For the data below, work out how many lines contain the word "MEETING" and supply only that number.

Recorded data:
-- Opening Marker --
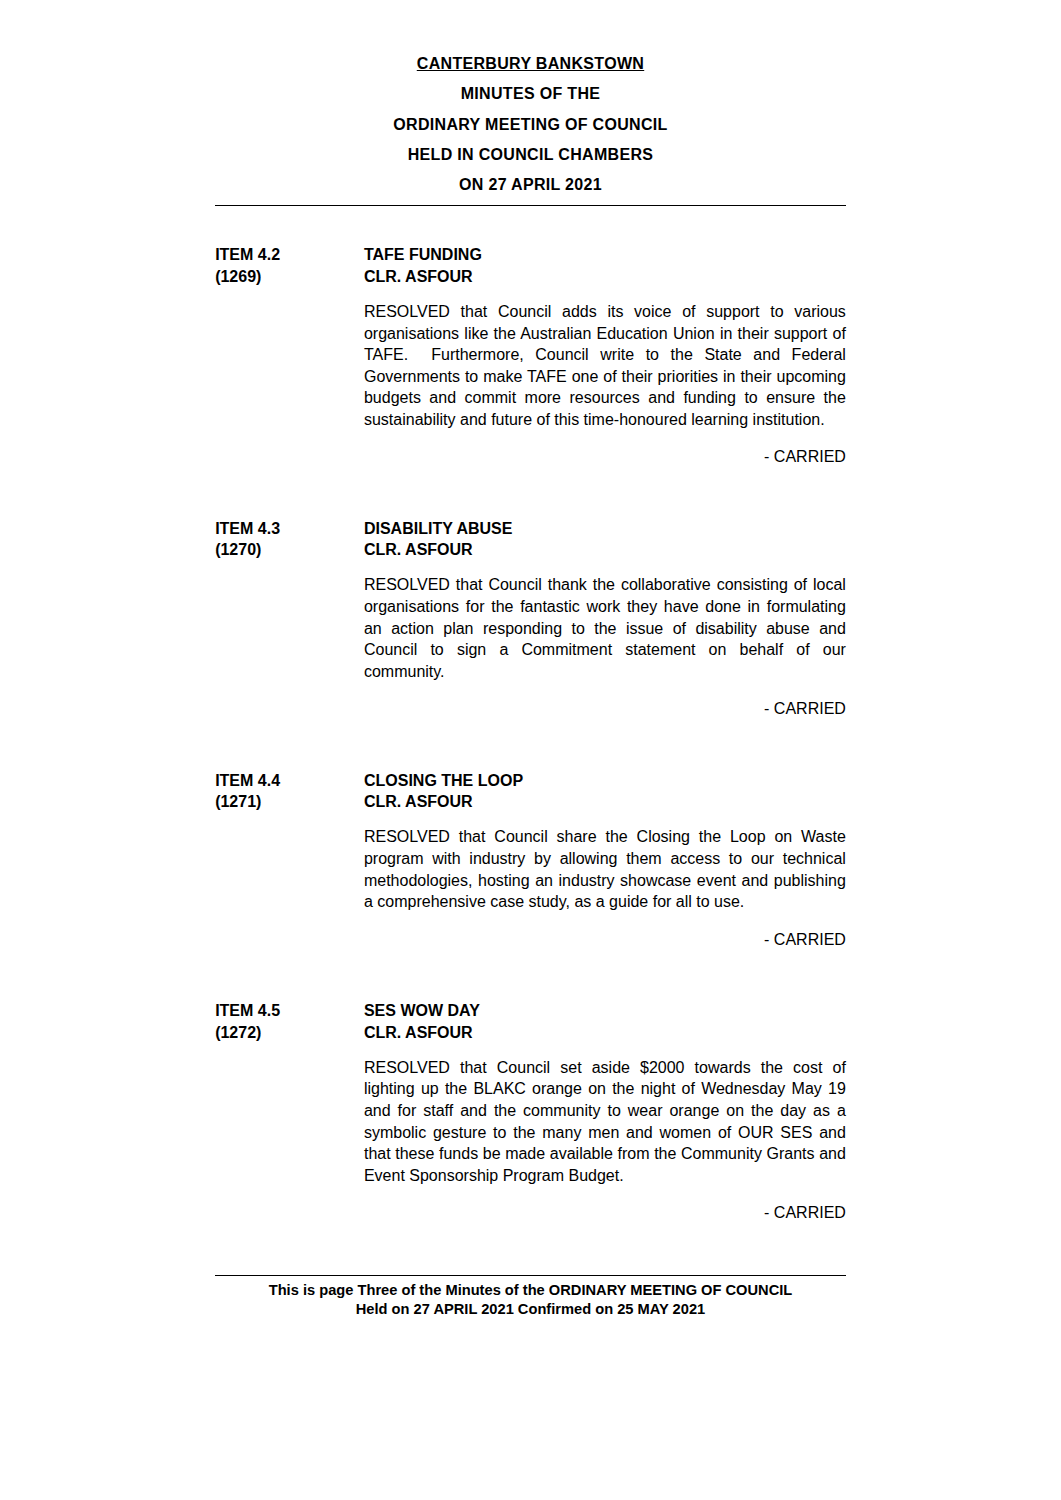CANTERBURY BANKSTOWN
MINUTES OF THE
ORDINARY MEETING OF COUNCIL
HELD IN COUNCIL CHAMBERS
ON 27 APRIL 2021
ITEM 4.2
TAFE FUNDING
(1269)
CLR. ASFOUR
RESOLVED that Council adds its voice of support to various organisations like the Australian Education Union in their support of TAFE. Furthermore, Council write to the State and Federal Governments to make TAFE one of their priorities in their upcoming budgets and commit more resources and funding to ensure the sustainability and future of this time-honoured learning institution.
- CARRIED
ITEM 4.3
DISABILITY ABUSE
(1270)
CLR. ASFOUR
RESOLVED that Council thank the collaborative consisting of local organisations for the fantastic work they have done in formulating an action plan responding to the issue of disability abuse and Council to sign a Commitment statement on behalf of our community.
- CARRIED
ITEM 4.4
CLOSING THE LOOP
(1271)
CLR. ASFOUR
RESOLVED that Council share the Closing the Loop on Waste program with industry by allowing them access to our technical methodologies, hosting an industry showcase event and publishing a comprehensive case study, as a guide for all to use.
- CARRIED
ITEM 4.5
SES WOW DAY
(1272)
CLR. ASFOUR
RESOLVED that Council set aside $2000 towards the cost of lighting up the BLAKC orange on the night of Wednesday May 19 and for staff and the community to wear orange on the day as a symbolic gesture to the many men and women of OUR SES and that these funds be made available from the Community Grants and Event Sponsorship Program Budget.
- CARRIED
This is page Three of the Minutes of the ORDINARY MEETING OF COUNCIL
Held on 27 APRIL 2021 Confirmed on 25 MAY 2021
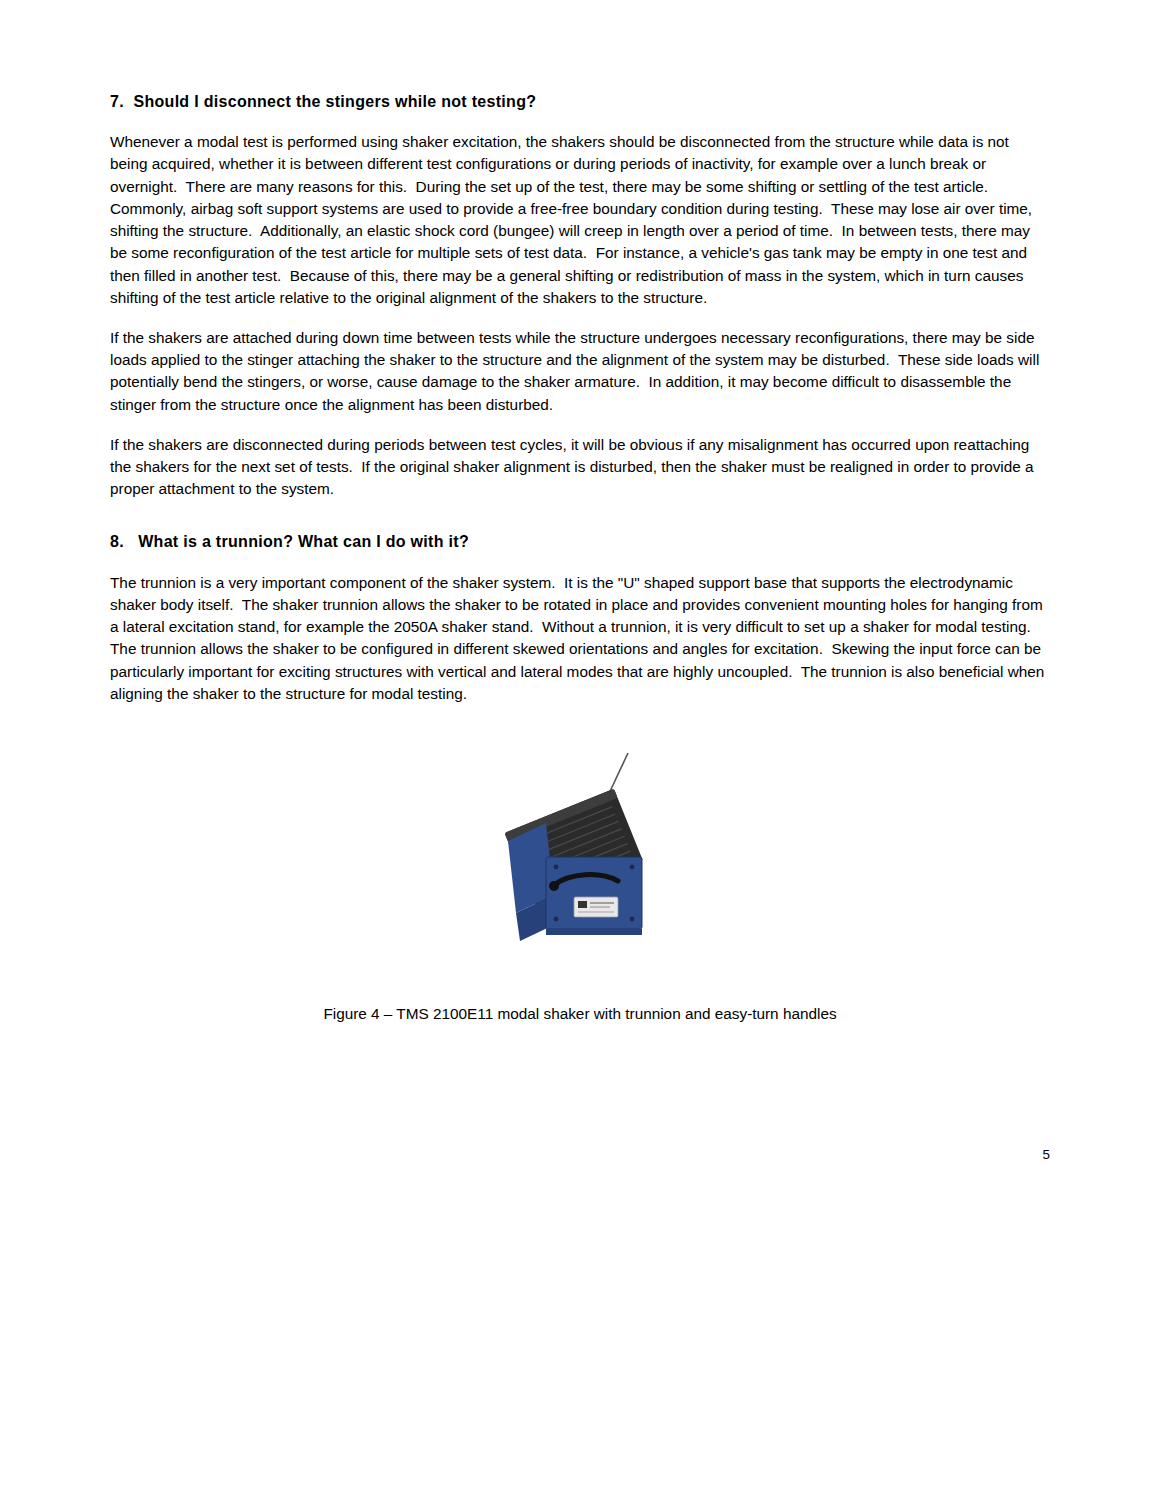7. Should I disconnect the stingers while not testing?
Whenever a modal test is performed using shaker excitation, the shakers should be disconnected from the structure while data is not being acquired, whether it is between different test configurations or during periods of inactivity, for example over a lunch break or overnight. There are many reasons for this. During the set up of the test, there may be some shifting or settling of the test article. Commonly, airbag soft support systems are used to provide a free-free boundary condition during testing. These may lose air over time, shifting the structure. Additionally, an elastic shock cord (bungee) will creep in length over a period of time. In between tests, there may be some reconfiguration of the test article for multiple sets of test data. For instance, a vehicle's gas tank may be empty in one test and then filled in another test. Because of this, there may be a general shifting or redistribution of mass in the system, which in turn causes shifting of the test article relative to the original alignment of the shakers to the structure.
If the shakers are attached during down time between tests while the structure undergoes necessary reconfigurations, there may be side loads applied to the stinger attaching the shaker to the structure and the alignment of the system may be disturbed. These side loads will potentially bend the stingers, or worse, cause damage to the shaker armature. In addition, it may become difficult to disassemble the stinger from the structure once the alignment has been disturbed.
If the shakers are disconnected during periods between test cycles, it will be obvious if any misalignment has occurred upon reattaching the shakers for the next set of tests. If the original shaker alignment is disturbed, then the shaker must be realigned in order to provide a proper attachment to the system.
8. What is a trunnion? What can I do with it?
The trunnion is a very important component of the shaker system. It is the "U" shaped support base that supports the electrodynamic shaker body itself. The shaker trunnion allows the shaker to be rotated in place and provides convenient mounting holes for hanging from a lateral excitation stand, for example the 2050A shaker stand. Without a trunnion, it is very difficult to set up a shaker for modal testing. The trunnion allows the shaker to be configured in different skewed orientations and angles for excitation. Skewing the input force can be particularly important for exciting structures with vertical and lateral modes that are highly uncoupled. The trunnion is also beneficial when aligning the shaker to the structure for modal testing.
Figure 4 – TMS 2100E11 modal shaker with trunnion and easy-turn handles
5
-- Closing Marker --
● **Response to the task**:
2